| WHAT YOU ARE ASKED TO DO |
In the text on Liverpool and its press, in what year did Alastair Machray become editor of the Echo?

PAGE EXTRACT START

How did Liverpool get into this state.

Liverpool City Council is currently partially controlled by central government-appointed commissioners. However, some known crooks still hold senior positions, while Merseyside Police should be under external investigation for endemic corruption.

In London, Boris Johnson is under intense scrutiny by the press, as are the Metropolitan Police for not investigating, despite the wealth of evidence. In Liverpool, there is near silence from the local newspaper, regional media and the national press.

The press prides itself on holding the powerful to account. It thinks it deserves special privileges to allow it to do this, but now it often fails to have any impact. At a local level, the failing is even more apparent and no more so than in the Liverpool Echo, part of Reach Plc, formerly Trinity Mirror. Trinity Mirror resulted from the merger of the Mirror Group, former proprietor Robert Maxwell and Trinity International Holdings, a product of rearranging the Liverpool Echo's substantial holdings. This merger wasn't good news for Liverpool. What had once been a successful local company became a minor part. 

The merger had successfully placed the head office in Chester for several years at the first opportunity it moved to London.

In 1995 Alastair Machray joined the group as editor of the Daily Post, which was Liverpool's morning paper. In 2005, he became the editor of the Echo. Previous Liverpool Echo editors had had strong associations with the city, but Machray is a newcomer. He has no knowledge of the city beyond what he would have picked up from generic sources, both good and bad.

PAGE EXTRACT END
GIVEN DATA START

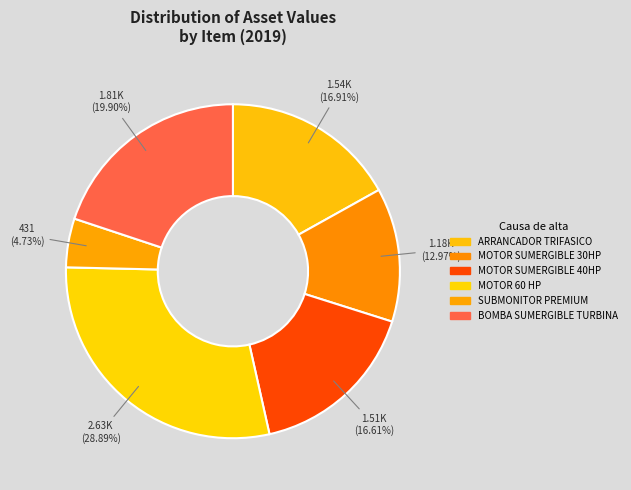

Which category has the biggest portion of the pie?

MOTOR 60 HP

GIVEN DATA END

| TASK SOLUTION |
2005